**Document structure recognition data**
○ ○ ○ ○ ○ ○ ○

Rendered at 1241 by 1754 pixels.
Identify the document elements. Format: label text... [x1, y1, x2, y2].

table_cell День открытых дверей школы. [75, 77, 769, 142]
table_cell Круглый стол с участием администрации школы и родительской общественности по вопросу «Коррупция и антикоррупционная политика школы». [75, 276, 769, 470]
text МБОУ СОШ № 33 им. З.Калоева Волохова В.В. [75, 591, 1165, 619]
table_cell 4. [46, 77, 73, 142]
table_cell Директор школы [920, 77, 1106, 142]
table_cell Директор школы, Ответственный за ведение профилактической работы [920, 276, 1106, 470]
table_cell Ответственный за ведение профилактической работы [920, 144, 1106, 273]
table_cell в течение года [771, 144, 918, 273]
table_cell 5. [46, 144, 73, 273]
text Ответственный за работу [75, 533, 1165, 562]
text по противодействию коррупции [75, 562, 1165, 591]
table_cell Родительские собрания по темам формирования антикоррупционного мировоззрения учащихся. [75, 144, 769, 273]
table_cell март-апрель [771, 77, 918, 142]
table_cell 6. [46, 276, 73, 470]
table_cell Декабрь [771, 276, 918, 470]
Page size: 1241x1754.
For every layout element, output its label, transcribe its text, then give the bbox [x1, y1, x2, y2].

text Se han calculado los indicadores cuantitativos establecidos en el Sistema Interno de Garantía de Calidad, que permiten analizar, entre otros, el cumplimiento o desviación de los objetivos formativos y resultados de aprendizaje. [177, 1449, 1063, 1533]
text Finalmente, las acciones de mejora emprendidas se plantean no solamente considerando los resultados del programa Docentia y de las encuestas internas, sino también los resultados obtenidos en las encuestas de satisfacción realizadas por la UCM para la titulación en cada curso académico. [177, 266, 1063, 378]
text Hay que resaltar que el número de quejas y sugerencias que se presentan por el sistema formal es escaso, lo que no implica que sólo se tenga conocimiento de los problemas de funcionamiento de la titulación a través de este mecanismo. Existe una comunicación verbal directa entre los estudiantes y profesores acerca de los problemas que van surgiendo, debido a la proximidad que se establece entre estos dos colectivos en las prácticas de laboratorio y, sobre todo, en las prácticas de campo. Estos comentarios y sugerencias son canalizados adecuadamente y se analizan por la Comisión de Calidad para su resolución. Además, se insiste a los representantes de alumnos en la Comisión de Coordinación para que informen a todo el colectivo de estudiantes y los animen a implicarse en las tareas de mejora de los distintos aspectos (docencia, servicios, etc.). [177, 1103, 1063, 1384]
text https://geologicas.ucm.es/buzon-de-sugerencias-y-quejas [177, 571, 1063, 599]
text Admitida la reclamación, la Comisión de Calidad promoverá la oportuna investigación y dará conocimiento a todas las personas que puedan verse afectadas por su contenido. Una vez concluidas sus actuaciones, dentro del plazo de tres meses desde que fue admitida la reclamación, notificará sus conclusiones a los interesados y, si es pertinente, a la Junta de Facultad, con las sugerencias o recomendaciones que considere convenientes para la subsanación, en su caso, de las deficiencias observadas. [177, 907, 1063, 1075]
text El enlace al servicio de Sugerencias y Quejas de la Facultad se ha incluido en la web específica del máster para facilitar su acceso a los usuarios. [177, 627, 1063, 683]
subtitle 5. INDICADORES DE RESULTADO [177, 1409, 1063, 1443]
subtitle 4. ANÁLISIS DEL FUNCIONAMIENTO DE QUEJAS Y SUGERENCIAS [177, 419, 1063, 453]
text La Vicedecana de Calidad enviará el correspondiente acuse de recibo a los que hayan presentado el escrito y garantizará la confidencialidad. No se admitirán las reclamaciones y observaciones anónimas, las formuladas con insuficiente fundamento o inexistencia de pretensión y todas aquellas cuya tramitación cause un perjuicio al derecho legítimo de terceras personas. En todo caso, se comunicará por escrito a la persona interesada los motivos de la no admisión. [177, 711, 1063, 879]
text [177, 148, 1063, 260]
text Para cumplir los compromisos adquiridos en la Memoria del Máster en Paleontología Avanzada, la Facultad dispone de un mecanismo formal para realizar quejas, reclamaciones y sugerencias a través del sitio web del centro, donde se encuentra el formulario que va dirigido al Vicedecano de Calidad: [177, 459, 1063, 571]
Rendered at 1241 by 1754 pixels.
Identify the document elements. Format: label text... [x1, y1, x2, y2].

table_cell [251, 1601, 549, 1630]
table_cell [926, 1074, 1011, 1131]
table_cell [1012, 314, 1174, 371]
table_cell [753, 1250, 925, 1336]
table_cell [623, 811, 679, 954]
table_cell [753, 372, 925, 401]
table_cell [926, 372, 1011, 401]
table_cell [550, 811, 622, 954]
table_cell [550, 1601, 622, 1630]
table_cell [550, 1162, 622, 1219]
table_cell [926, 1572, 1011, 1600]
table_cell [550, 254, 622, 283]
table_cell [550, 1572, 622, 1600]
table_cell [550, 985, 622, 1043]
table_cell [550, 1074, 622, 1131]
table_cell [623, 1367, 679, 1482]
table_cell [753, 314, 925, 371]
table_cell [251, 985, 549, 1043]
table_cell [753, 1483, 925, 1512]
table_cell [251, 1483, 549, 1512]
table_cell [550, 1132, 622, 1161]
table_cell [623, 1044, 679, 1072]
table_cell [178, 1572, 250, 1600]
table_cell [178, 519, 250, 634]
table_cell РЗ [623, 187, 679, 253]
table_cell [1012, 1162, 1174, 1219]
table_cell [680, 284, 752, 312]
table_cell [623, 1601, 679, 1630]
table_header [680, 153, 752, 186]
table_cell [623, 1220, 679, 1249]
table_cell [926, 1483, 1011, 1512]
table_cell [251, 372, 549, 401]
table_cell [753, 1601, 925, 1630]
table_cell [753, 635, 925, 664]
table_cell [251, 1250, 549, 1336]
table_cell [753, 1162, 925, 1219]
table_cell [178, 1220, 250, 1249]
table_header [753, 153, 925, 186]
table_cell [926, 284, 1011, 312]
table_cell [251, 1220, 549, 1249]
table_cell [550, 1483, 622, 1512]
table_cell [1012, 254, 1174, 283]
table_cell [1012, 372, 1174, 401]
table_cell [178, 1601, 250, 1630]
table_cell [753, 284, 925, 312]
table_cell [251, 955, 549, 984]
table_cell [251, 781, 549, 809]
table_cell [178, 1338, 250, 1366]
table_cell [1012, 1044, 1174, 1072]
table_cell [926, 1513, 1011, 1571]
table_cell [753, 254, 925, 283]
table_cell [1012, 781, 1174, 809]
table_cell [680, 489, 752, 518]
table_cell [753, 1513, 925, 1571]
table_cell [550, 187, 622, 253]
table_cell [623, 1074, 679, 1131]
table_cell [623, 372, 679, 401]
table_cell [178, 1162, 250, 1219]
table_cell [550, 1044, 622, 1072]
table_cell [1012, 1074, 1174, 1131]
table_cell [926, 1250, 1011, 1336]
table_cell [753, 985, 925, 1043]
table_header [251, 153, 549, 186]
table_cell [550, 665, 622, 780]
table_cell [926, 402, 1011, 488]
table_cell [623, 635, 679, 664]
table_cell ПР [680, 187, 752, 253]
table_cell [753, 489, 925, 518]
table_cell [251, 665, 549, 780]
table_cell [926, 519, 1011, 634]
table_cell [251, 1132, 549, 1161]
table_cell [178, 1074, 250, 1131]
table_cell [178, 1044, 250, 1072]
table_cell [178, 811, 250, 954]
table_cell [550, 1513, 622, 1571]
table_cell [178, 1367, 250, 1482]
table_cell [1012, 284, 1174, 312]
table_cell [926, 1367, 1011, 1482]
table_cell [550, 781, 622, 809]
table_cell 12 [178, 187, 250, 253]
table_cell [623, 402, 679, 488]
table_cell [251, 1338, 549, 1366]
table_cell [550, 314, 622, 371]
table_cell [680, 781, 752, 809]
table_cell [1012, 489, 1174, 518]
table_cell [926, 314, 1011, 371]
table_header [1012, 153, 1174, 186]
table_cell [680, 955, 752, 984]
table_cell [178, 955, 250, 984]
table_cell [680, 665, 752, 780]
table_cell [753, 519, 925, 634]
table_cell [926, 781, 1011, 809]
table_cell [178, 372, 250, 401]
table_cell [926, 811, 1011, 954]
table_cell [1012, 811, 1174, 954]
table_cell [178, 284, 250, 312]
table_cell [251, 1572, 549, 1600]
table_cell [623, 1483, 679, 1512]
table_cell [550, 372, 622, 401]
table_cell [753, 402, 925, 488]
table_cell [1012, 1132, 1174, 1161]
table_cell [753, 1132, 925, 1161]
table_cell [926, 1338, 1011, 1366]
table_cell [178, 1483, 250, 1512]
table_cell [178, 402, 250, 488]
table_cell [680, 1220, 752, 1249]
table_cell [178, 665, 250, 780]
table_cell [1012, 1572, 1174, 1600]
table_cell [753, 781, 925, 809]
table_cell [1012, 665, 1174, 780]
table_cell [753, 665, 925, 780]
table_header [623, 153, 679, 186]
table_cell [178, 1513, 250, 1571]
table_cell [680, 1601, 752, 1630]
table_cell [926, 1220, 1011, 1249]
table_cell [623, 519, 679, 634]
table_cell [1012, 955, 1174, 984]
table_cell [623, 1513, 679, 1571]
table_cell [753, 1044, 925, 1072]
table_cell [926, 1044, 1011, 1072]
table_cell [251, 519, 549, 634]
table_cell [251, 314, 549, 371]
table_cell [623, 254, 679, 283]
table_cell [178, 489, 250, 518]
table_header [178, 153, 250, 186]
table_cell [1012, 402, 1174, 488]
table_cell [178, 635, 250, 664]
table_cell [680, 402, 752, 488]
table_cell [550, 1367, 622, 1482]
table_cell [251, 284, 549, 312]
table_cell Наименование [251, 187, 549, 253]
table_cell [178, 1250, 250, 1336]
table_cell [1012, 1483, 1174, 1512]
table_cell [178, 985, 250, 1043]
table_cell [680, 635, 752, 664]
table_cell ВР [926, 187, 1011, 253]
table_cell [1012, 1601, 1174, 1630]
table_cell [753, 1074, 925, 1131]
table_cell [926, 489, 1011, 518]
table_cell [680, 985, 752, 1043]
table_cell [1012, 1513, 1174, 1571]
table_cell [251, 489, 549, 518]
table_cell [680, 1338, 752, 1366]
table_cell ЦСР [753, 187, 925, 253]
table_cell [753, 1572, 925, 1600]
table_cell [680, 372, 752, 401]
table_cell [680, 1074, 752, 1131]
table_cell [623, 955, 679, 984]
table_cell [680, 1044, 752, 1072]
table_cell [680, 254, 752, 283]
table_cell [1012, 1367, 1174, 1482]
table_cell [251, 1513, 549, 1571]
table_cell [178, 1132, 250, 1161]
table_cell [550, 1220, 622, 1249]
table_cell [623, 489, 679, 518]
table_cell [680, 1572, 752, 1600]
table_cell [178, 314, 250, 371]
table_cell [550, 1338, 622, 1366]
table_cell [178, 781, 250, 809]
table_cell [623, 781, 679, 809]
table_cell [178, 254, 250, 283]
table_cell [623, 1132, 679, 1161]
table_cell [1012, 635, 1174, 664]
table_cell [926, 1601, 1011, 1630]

○ ○ ○ ○ ○ ○ ○

**Work required**
Starting at the line above that holds "table_cell [1012, 1513, 1174, 1571]" and ending at the line that holds "table_cell [1012, 1367, 1174, 1482]", transcribe each line exactly and include no other lines.

**Your solution**
table_cell [1012, 1513, 1174, 1571]
table_cell [251, 489, 549, 518]
table_cell [680, 1338, 752, 1366]
table_cell ЦСР [753, 187, 925, 253]
table_cell [753, 1572, 925, 1600]
table_cell [680, 372, 752, 401]
table_cell [680, 1074, 752, 1131]
table_cell [623, 955, 679, 984]
table_cell [680, 1044, 752, 1072]
table_cell [680, 254, 752, 283]
table_cell [1012, 1367, 1174, 1482]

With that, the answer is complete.